Will Iran’s Government Fall?

COMMENTARY Middle East

Will Iran’s Government Fall?

Jan 16, 2020 3 min read
COMMENTARY BY
James Jay Carafano

Senior Counselor to the President and E.W. Richardson Fellow

James Jay Carafano is a leading expert in national security and foreign policy challenges.
Iranian Supreme Leader Ayatollah Ali Khamenei (C), Iranian President Hassan Rouhani (L) and Gen. Esmail Qaani (R) attend a memorial for Qassem Suleimani in Tehran on Jan. 9, 2020. Anadolu Agency / Contributor / Getty Images

Key Takeaways

There is no more risky business than predicting when an authoritarian regime will collapse under the weight of its own putrefaction.

There is no telling what steps or missteps Iran may take—and the U.S. shouldn’t try to guess.

The best course now is for Trump to stick to his current strategy, for the simple reason that it is the one best calculated to safeguard U.S. interests.

It’s fine for astrologers and bookmakers to make predications, but there’s no absolute certainty about what the future holds. That’s true regarding matters of national security—and there the stakes are truly high.

Consider Iran. There is no more risky business than predicting when an authoritarian regime will collapse under the weight of its own putrefaction. Natan Sharansky has an excellent explanation of this phenomenon in his book, “The Case for Democracy” (2004).

By their nature, he notes, these regimes are opaque. Their leaders hide the truth from the outside world, their own people—even from each other.

At the same time, they control every element of governance, civil society, the economy, the military and the media. This makes it really hard to see the cracks that eventually lead to failure and collapse.

Moreover, there are no relief mechanisms that allow for accommodation, dissent, and change.
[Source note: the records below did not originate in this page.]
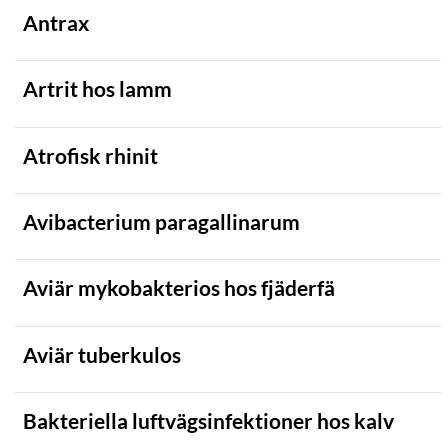
Antrax
Artrit hos lamm
Atrofisk rhinit
Avibacterium paragallinarum
Aviär mykobakterios hos fjäderfä
Aviär tuberkulos
Bakteriella luftvägsinfektioner hos kalv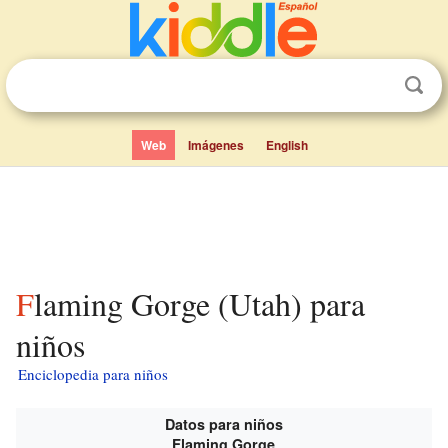
Web
Imágenes
English
Flaming Gorge (Utah) para
niños
Enciclopedia para niños
Datos para niños
Flaming Gorge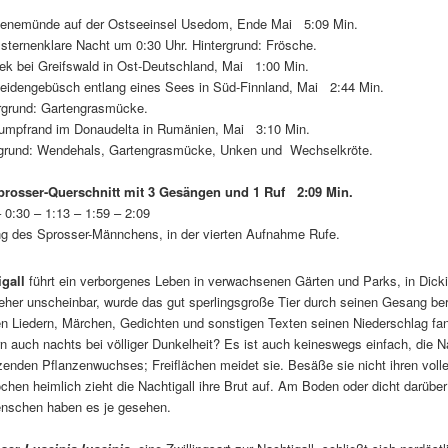
nemünde auf der Ostseeinsel Usedom, Ende Mai 5:09 Min.
nenklare Nacht um 0:30 Uhr. Hintergrund: Frösche.
k bei Greifswald in Ost-Deutschland, Mai 1:00 Min.
dengebüsch entlang eines Sees in Süd-Finnland, Mai 2:44 Min.
und: Gartengrasmücke.
pfrand im Donaudelta in Rumänien, Mai 3:10 Min.
und: Wendehals, Gartengrasmücke, Unken und Wechselkröte.
rosser-Querschnitt mit 3 Gesängen und 1 Ruf 2:09 Min.
0:30 – 1:13 – 1:59 – 2:09
s Sprosser-Männchens, in der vierten Aufnahme Rufe.
igall
führt ein verborgenes Leben in verwachsenen Gärten und Parks, in Dicki
eher unscheinbar, wurde das gut sperlingsgroße Tier durch seinen Gesang be
en Liedern, Märchen, Gedichten und sonstigen Texten seinen Niederschlag fan
rn auch nachts bei völliger Dunkelheit? Es ist auch keineswegs einfach, die
zenden Pflanzenwuchses; Freiflächen meidet sie. Besäße sie nicht ihren vo
hen heimlich zieht die Nachtigall ihre Brut auf. Am Boden oder dicht darüber
nschen haben es je gesehen.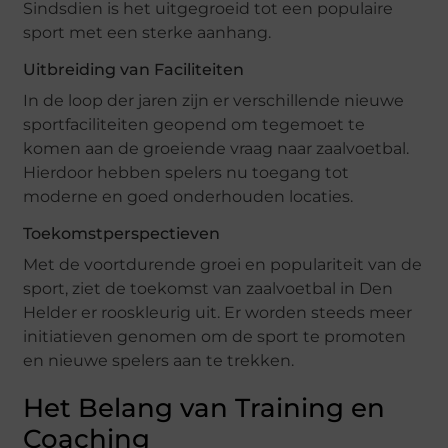
Sindsdien is het uitgegroeid tot een populaire
sport met een sterke aanhang.
Uitbreiding van Faciliteiten
In de loop der jaren zijn er verschillende nieuwe
sportfaciliteiten geopend om tegemoet te
komen aan de groeiende vraag naar zaalvoetbal.
Hierdoor hebben spelers nu toegang tot
moderne en goed onderhouden locaties.
Toekomstperspectieven
Met de voortdurende groei en populariteit van de
sport, ziet de toekomst van zaalvoetbal in Den
Helder er rooskleurig uit. Er worden steeds meer
initiatieven genomen om de sport te promoten
en nieuwe spelers aan te trekken.
Het Belang van Training en
Coaching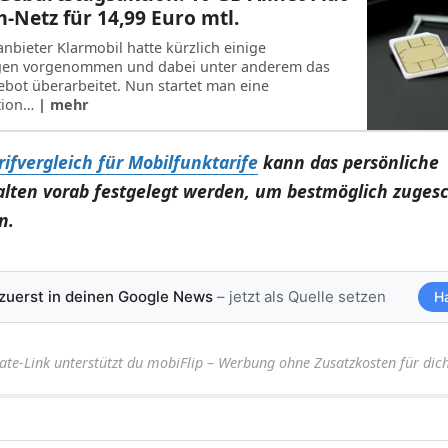
-Netz für 14,99 Euro mtl.
nbieter Klarmobil hatte kürzlich einige
gen vorgenommen und dabei unter anderem das
gebot überarbeitet. Nun startet man eine
tion…
| mehr
rifvergleich für Mobilfunktarife
kann das persönliche
lten vorab festgelegt werden, um bestmöglich zuges
n.
 zuerst in deinen Google News
– jetzt als Quelle setzen
H
iate-Link unterstützt du mobiFlip – Werbung ohne Zusatzkosten für dich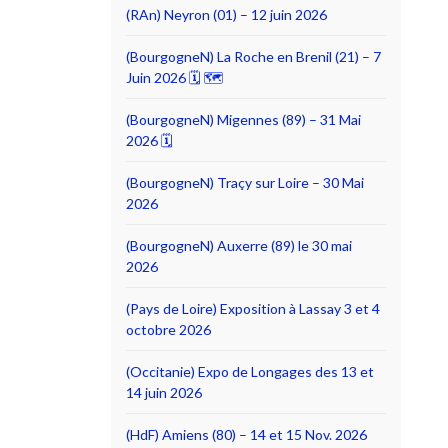
(RAn) Neyron (01) – 12 juin 2026
(BourgogneN) La Roche en Brenil (21) – 7
Juin 2026 🗓 🗺
(BourgogneN) Migennes (89) – 31 Mai
2026 🗓
(BourgogneN) Traçy sur Loire – 30 Mai
2026
(BourgogneN) Auxerre (89) le 30 mai
2026
(Pays de Loire) Exposition à Lassay 3 et 4
octobre 2026
(Occitanie) Expo de Longages des 13 et
14 juin 2026
(HdF) Amiens (80) – 14 et 15 Nov. 2026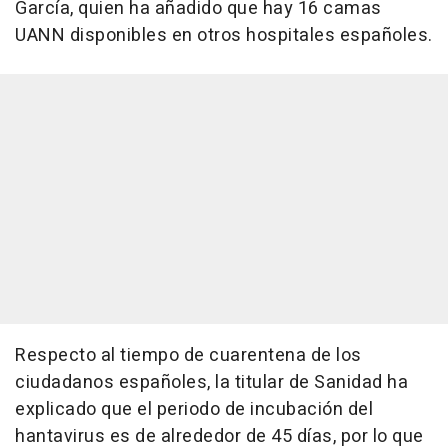
García, quien ha añadido que hay 16 camas
UANN disponibles en otros hospitales españoles.
Respecto al tiempo de cuarentena de los
ciudadanos españoles, la titular de Sanidad ha
explicado que el periodo de incubación del
hantavirus es de alrededor de 45 días, por lo que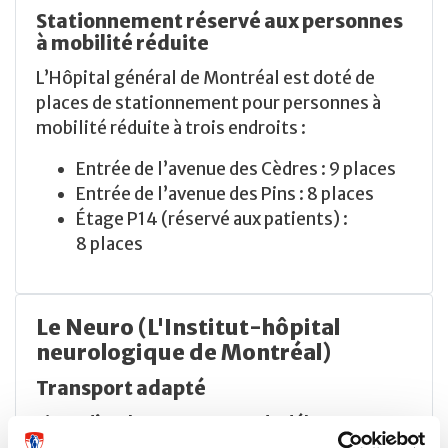
Stationnement réservé aux personnes
à mobilité réduite
L’Hôpital général de Montréal est doté de
places de stationnement pour personnes à
mobilité réduite à trois endroits :
Entrée de l’avenue des Cèdres : 9 places
Entrée de l’avenue des Pins : 8 places
Étage P14 (réservé aux patients) :
8 places
Le Neuro (L'Institut-hôpital
neurologique de Montréal)
Transport adapté
Lieux d’embarquement et de débarquement
du transport adapté de la STM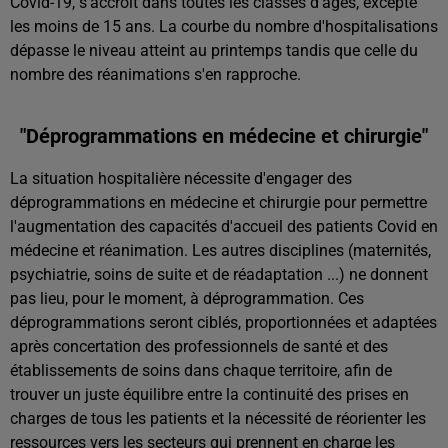
Covid-19, s'accroit dans toutes les classes d'âges, excepté
les moins de 15 ans. La courbe du nombre d'hospitalisations
dépasse le niveau atteint au printemps tandis que celle du
nombre des réanimations s'en rapproche.
"Déprogrammations en médecine et chirurgie"
La situation hospitalière nécessite d'engager des
déprogrammations en médecine et chirurgie pour permettre
l'augmentation des capacités d'accueil des patients Covid en
médecine et réanimation. Les autres disciplines (maternités,
psychiatrie, soins de suite et de réadaptation ...) ne donnent
pas lieu, pour le moment, à déprogrammation. Ces
déprogrammations seront ciblés, proportionnées et adaptées
après concertation des professionnels de santé et des
établissements de soins dans chaque territoire, afin de
trouver un juste équilibre entre la continuité des prises en
charges de tous les patients et la nécessité de réorienter les
ressources vers les secteurs qui prennent en charge les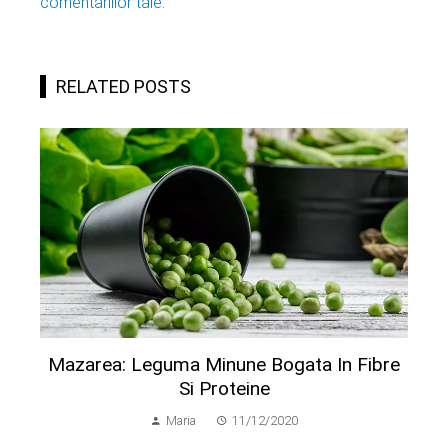
comentariilor tale
.
RELATED POSTS
Mazarea: Leguma Minune Bogata In Fibre
Si Proteine
Maria
11/12/2020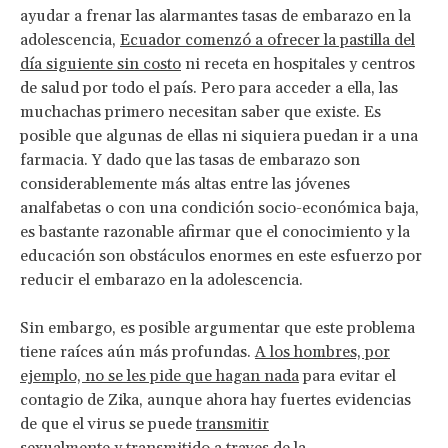
ayudar a frenar las alarmantes tasas de embarazo en la
adolescencia,
Ecuador comenzó a ofrecer la pastilla del
día siguiente sin costo
ni receta en hospitales y centros
de salud por todo el país. Pero para acceder a ella, las
muchachas primero necesitan saber que existe. Es
posible que algunas de ellas ni siquiera puedan ir a una
farmacia. Y dado que las tasas de embarazo son
considerablemente más altas entre las jóvenes
analfabetas o con una condición socio-económica baja,
es bastante razonable afirmar que el conocimiento y la
educación son obstáculos enormes en este esfuerzo por
reducir el embarazo en la adolescencia.
Sin embargo, es posible argumentar que este problema
tiene raíces aún más profundas.
A los hombres, por
ejemplo, no se les pide que hagan nada
para evitar el
contagio de Zika, aunque ahora hay fuertes evidencias
de que el virus se puede
transmitir
sexualmente
y
transmitido a traves de la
When under assault from without and within, these regimes can roil with a furious boil until the pressure cooker explodes—a catastrophic failure that takes many by surprise.

How close the Tehran regime is to condition red is anybody’s guess. Today it faces the authoritarian’s worst nightmare: intense pressure from the outside and the inside.

Thuggish regimes excel at handling one or the other. When pressed from without, they rally the people and even use the external threat as a pretext for clamping down on dissent even more harshly. When threatened from within, they ruthlessly suppress opposition voices. But when these regimes are hammered from both directions simultaneously, they struggle.

Today, Tehran is being jackhammered—and not just by the Trump administration. The foreign ministries of Germany, the United Kingdom and France have joined in calling out the regime for non-compliance with the Iran nuclear deal and denouncing the regime’s actions as unacceptable. Iran is on its way to more crippling “snap-back” sanctions.

Meanwhile, inside Iran, the natives are more than restless. Perhaps, the most stunning clue of how times have changed from the revolution of 1979 is the stunning video of Iranian students streaming down the street, deliberately refusing to walk over images of the American and Israeli flags on the sidewalk. Who would have thought we would have seen such a thing in our lifetimes? It may not be quite as startling as taking a sledgehammer to the Berlin Wall, but it is nonetheless stunning.

The protesters aren’t the only challenges the regime faces. Iran’s economy is bottoming out. Its surrogate military forces—bringing death and instability from Syria to Yemen, Iraq and more—are now under assault themselves throughout the greater Middle East. And its Supreme Leader, Ali Khamenei, is no spring chicken. No one expects the octogenarian ayatollah to hang on that much longer—and the smart money says a leadership struggle will follow his passing.

But this is not to say that freedom is just around the corner in Iran.

This is a tough bunch of mullahs. They have sustained the revolution for nearly a half-century and show no signs of letting up or losing control. They have doubled down on suppressing internal dissent and are as recalcitrant as ever in their stand-off with Trump.

Odds are the government won’t just collapse, nor will Iran turn overnight into a “normal” nation like Norway, as U.S. Secretary of State Pompeo pines for. The most likely scenario is the regime turns a little risk-averse, metering its foreign adventurism so it can focus on stabilizing its internal security. That is what the regime has done in the past when the revolution felt squeezed.

Still, there is no telling what steps or missteps Iran may take—and the U.S. shouldn’t try to guess. The consequences of guessing wrong could be really bad.

The best course now is for Trump to stick to his current strategy, for the simple reason that it is the one best calculated to safeguard U.S. interests. The U.S. should not press for regime change. For one, it’s not clear that’s an achievable goal. For another, it is far from clear what would come after. There would likely be a whole new set of challenges.

If the Iranian people opt for regime change (and who could blame them?), that’s their business. The people of Iran have a perfect right to cry "freedom." If they throw the mullahs out, we and the rest of the world will just have to deal with the aftermath.

If the regime hangs on, the mullahs will have to learn to live with being a pariah state, or they will have to take the bold choice of taking Pompeo’s advice and joining the family of responsible nations.